══ Provided information ══

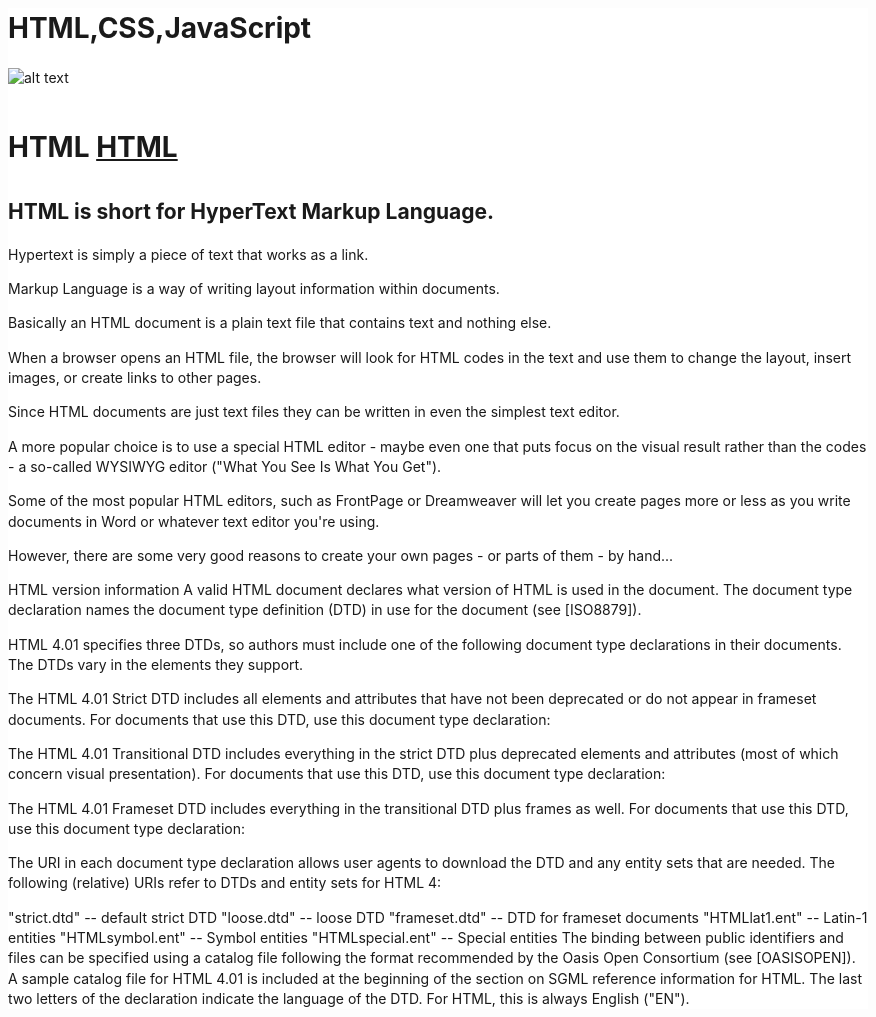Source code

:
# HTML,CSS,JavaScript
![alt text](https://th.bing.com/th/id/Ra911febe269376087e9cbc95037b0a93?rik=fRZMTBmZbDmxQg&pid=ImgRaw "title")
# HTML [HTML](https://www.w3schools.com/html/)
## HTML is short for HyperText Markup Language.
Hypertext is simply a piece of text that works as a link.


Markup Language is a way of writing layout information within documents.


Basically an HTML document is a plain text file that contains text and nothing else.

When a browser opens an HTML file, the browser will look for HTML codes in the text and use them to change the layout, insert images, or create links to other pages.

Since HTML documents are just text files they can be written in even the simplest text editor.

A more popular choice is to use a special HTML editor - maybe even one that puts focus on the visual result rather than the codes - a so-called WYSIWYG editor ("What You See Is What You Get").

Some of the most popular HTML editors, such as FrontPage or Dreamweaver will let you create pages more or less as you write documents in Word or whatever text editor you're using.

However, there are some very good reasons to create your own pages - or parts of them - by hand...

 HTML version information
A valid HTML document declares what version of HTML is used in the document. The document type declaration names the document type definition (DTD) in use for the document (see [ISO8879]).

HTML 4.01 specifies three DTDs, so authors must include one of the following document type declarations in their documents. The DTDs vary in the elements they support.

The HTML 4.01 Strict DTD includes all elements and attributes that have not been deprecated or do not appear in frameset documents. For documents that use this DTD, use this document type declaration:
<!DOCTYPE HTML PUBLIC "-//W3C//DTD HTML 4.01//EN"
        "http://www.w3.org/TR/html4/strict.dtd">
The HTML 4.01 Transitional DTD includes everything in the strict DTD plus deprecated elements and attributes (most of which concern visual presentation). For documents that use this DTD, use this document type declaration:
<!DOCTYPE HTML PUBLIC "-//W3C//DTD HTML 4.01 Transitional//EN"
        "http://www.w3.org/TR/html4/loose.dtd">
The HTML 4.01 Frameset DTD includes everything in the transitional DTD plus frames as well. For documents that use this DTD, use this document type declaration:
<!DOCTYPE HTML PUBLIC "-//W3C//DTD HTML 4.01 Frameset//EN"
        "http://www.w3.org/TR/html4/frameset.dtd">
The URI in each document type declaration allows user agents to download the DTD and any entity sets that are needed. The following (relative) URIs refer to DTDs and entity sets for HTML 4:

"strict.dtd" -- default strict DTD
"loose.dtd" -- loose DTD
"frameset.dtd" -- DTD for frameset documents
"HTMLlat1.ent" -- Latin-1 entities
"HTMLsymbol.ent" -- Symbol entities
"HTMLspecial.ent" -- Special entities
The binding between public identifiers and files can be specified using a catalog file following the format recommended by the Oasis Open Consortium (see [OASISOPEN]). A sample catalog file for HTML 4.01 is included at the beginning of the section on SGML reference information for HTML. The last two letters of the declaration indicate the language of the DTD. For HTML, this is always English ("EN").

═══

Exercise objective:
Each record above must be retyped exactly as given, with the images excluded.

Exercise output:
Source code

:
# HTML,CSS,JavaScript
![alt text](https://th.bing.com/th/id/Ra911febe269376087e9cbc95037b0a93?rik=fRZMTBmZbDmxQg&pid=ImgRaw "title")
# HTML [HTML](https://www.w3schools.com/html/)
## HTML is short for HyperText Markup Language.
Hypertext is simply a piece of text that works as a link.


Markup Language is a way of writing layout information within documents.


Basically an HTML document is a plain text file that contains text and nothing else.

When a browser opens an HTML file, the browser will look for HTML codes in the text and use them to change the layout, insert images, or create links to other pages.

Since HTML documents are just text files they can be written in even the simplest text editor.

A more popular choice is to use a special HTML editor - maybe even one that puts focus on the visual result rather than the codes - a so-called WYSIWYG editor ("What You See Is What You Get").

Some of the most popular HTML editors, such as FrontPage or Dreamweaver will let you create pages more or less as you write documents in Word or whatever text editor you're using.

However, there are some very good reasons to create your own pages - or parts of them - by hand...

 HTML version information
A valid HTML document declares what version of HTML is used in the document. The document type declaration names the document type definition (DTD) in use for the document (see [ISO8879]).

HTML 4.01 specifies three DTDs, so authors must include one of the following document type declarations in their documents. The DTDs vary in the elements they support.

The HTML 4.01 Strict DTD includes all elements and attributes that have not been deprecated or do not appear in frameset documents. For documents that use this DTD, use this document type declaration:
<!DOCTYPE HTML PUBLIC "-//W3C//DTD HTML 4.01//EN"
        "http://www.w3.org/TR/html4/strict.dtd">
The HTML 4.01 Transitional DTD includes everything in the strict DTD plus deprecated elements and attributes (most of which concern visual presentation). For documents that use this DTD, use this document type declaration:
<!DOCTYPE HTML PUBLIC "-//W3C//DTD HTML 4.01 Transitional//EN"
        "http://www.w3.org/TR/html4/loose.dtd">
The HTML 4.01 Frameset DTD includes everything in the transitional DTD plus frames as well. For documents that use this DTD, use this document type declaration:
<!DOCTYPE HTML PUBLIC "-//W3C//DTD HTML 4.01 Frameset//EN"
        "http://www.w3.org/TR/html4/frameset.dtd">
The URI in each document type declaration allows user agents to download the DTD and any entity sets that are needed. The following (relative) URIs refer to DTDs and entity sets for HTML 4:

"strict.dtd" -- default strict DTD
"loose.dtd" -- loose DTD
"frameset.dtd" -- DTD for frameset documents
"HTMLlat1.ent" -- Latin-1 entities
"HTMLsymbol.ent" -- Symbol entities
"HTMLspecial.ent" -- Special entities
The binding between public identifiers and files can be specified using a catalog file following the format recommended by the Oasis Open Consortium (see [OASISOPEN]). A sample catalog file for HTML 4.01 is included at the beginning of the section on SGML reference information for HTML. The last two letters of the declaration indicate the language of the DTD. For HTML, this is always English ("EN").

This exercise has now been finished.